* Document excerpt *
LinuxQuestions.org
Help answer threads with 0 replies.
Home Forums Tutorials Articles Register
Go Back   LinuxQuestions.org > Forums > Non-*NIX Forums > Programming
User Name
Password
Programming This forum is for all programming questions.
The question does not have to be directly related to Linux and any language is fair game.

Notices


Reply
  Search this Thread
Old 09-03-2008, 07:39 PM   #1
true_atlantis
Member
 
Registered: Oct 2003
Distribution: fedora cor 5 x86_64
Posts: 639

Rep: Reputation: 30
multimap with > 1 million entries = problems?


I am planning on writing an application that will have to update 'records' hundreds of times a second, that need to be accessed by a key. Any sort of DB will be too slow, I was thinking that an in memory std::multimap will work (written to a file every X time period in case of crashes).

They key to this will be a set of hex numbers (similar to a MAC address), the value will be an object that contains 2 timestamps(int), a char* and a state(one of 3 values).

-Are there any known issues when you get a std::multimap up into the millions of items?
-Does anyone else have any other suggestion on how to manage this amount of data?

Thanks.
 
Old 09-03-2008, 10:29 PM   #2
jschiwal
LQ Guru
 
Registered: Aug 2001
Location: Fargo, ND
Distribution: SuSE AMD64
Posts: 15,733

Rep: Reputation: 682Reputation: 682Reputation: 682Reputation: 682Reputation: 682Reputation: 682
IIRC, in the FLOSS (#35) interview with Brian Aker of Drizzle, he mentioned working on a memory caching server as well as drizzle. It is used in a server cluster environment.
 
Old 09-03-2008, 10:40 PM   #3
Quakeboy02
Senior Member
 
Registered: Nov 2006
Distribution: Debian Linux 11 (Bullseye)
Posts: 3,407

Rep: Reputation: 141Reputation: 141
Quote:
Originally Posted by true_atlantis View Post
I am planning on writing an application that will have to update 'records' hundreds of times a second, that need to be accessed by a key. Any sort of DB will be too slow, I was thinking that an in memory std::multimap will work (written to a file every X time period in case of crashes).

They key to this will be a set of hex numbers (similar to a MAC address), the value will be an object that contains 2 timestamps(int), a char* and a state(one of 3 values).

-Are there any known issues when you get a std::multimap up into the millions of items?
-Does anyone else have any other suggestion on how to manage this amount of data?

Thanks.
It doesn't seem to be an inordinate amount of data for modern computers. Here are some thoughts:

The key issue is your access key. Is the key space fully populated? If so, consider an index instead of a key. If not, consider hashing on the first x number of digits in the key or some repeating characteristic of your key. Are you sure that a regular DBMS would be too slow? Are your updates really going to be randomly distributed? Would it be better to just use a file and let Linux's file and memory caching systems do all the dirty work while you just access on record numbers?

* Record set *

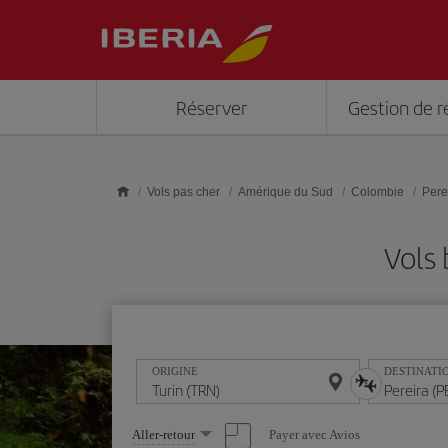
Skip to main content
Réserver
Gestion de r
Vols pas cher
Amérique du Sud
Colombie
Pere
Vols 
ORIGINE
DESTINATI
Sélectionnez
Payer avec Avios
Aller-retour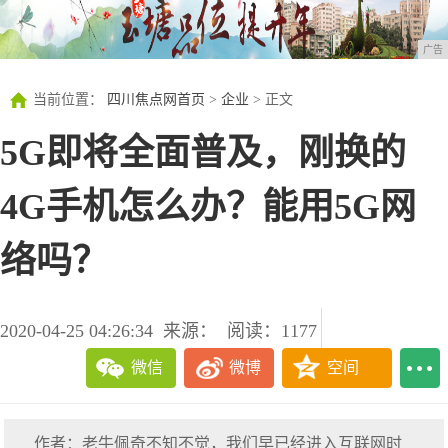
广告
当前位置：
四川焦点网首页
>
企业
> 正文
5G即将全面普及，刚换的
4G手机怎么办？能用5G网
络吗？
2020-04-25 04:26:34
来源：
阅读：1177
微信
微博
空间
作者：老牛佩奇不知不觉，我们早已经进入互联网时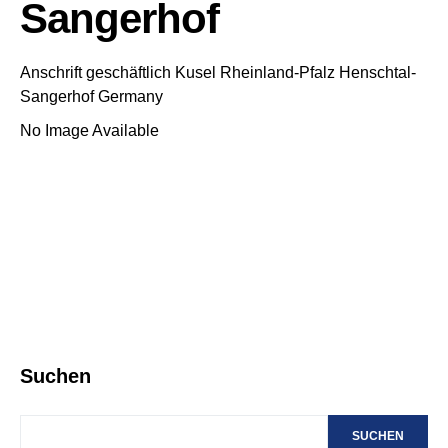
Sangerhof
Anschrift geschäftlich
Kusel
Rheinland-Pfalz
Henschtal-
Sangerhof
Germany
No Image Available
Suchen
SUCHEN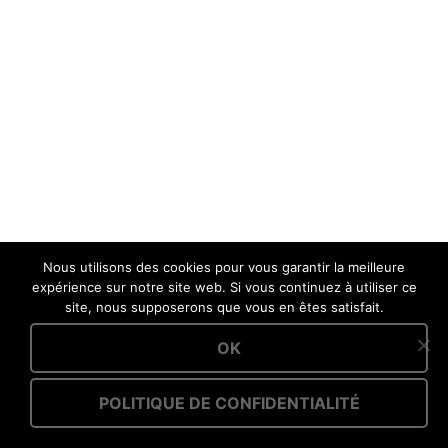
Nous utilisons des cookies pour vous garantir la meilleure
expérience sur notre site web. Si vous continuez à utiliser ce
site, nous supposerons que vous en êtes satisfait.
OK
POLITIQUE DE CONFIDENTIALITÉ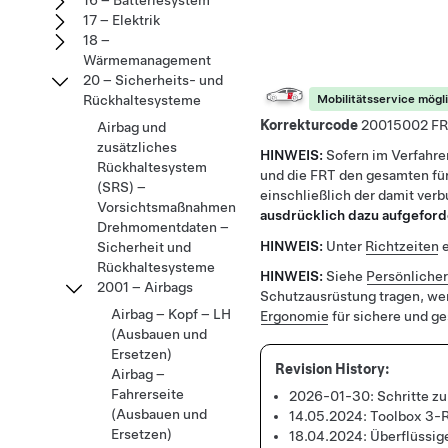
16 – Batteriesystem
17 – Elektrik
18 –
Wärmemanagement
20 – Sicherheits- und
Rückhaltesysteme
Mobilitätsservice mögl
Korrekturcode
20015002
Airbag und
zusätzliches
HINWEIS:
Sofern im Verfahre
Rückhaltesystem
und die FRT den gesamten für
(SRS) –
einschließlich der damit ver
Vorsichtsmaßnahmen
ausdrücklich dazu aufgeford
Drehmomentdaten –
HINWEIS:
Unter
Richtzeiten
e
Sicherheit und
Rückhaltesysteme
HINWEIS:
Siehe
Persönliche
2001 – Airbags
Schutzausrüstung tragen, we
Airbag – Kopf – LH
Ergonomie
für sichere und g
(Ausbauen und
Ersetzen)
Airbag –
Fahrerseite
2026-01-30:
Schritte z
(Ausbauen und
14.05.2024:
Toolbox 3-R
Ersetzen)
18.04.2024:
Überflüssig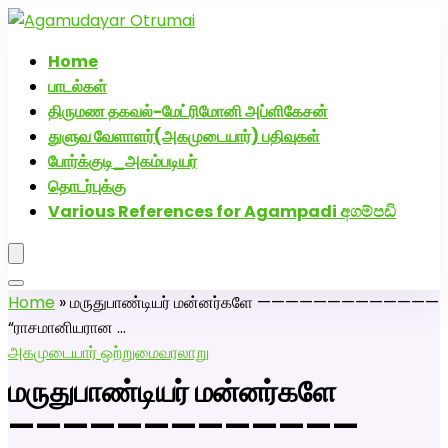
அகமுடையார் திருமண வரன்களுக்கு அகமுடையார்மேட்ரி-பெண்
திருமண சேவை! வாட்ஸப் எண்: 72005
Home
பாடல்கள்
திருமண தகவல்-மேட்ரிமோனி அப்ளிகேசன்
துளுவ வேளாளர்(அகமுடையார்) பதிவுகள்
போர்க்குடி_அகம்படியர்
தொடர்புக்கு
Various References for Agampadi අගම්පඩි
Home
»
மருதுபாண்டியர் மன்னர்களே —————————————
“ராசமானியரான …
அகமுடையார் ஒற்றுமை
வரலாறு
மருதுபாண்டியர் மன்னர்களே
—————————————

* Problem statement *
Reproduce word for word everything in the multimap forum thread above, from "Old 09-03-2008, 10:29" down to "server cluster environment.".

* Response below *
Old 09-03-2008, 10:29 PM   #2
jschiwal
LQ Guru
 
Registered: Aug 2001
Location: Fargo, ND
Distribution: SuSE AMD64
Posts: 15,733

Rep: Reputation: 682Reputation: 682Reputation: 682Reputation: 682Reputation: 682Reputation: 682
IIRC, in the FLOSS (#35) interview with Brian Aker of Drizzle, he mentioned working on a memory caching server as well as drizzle. It is used in a server cluster environment.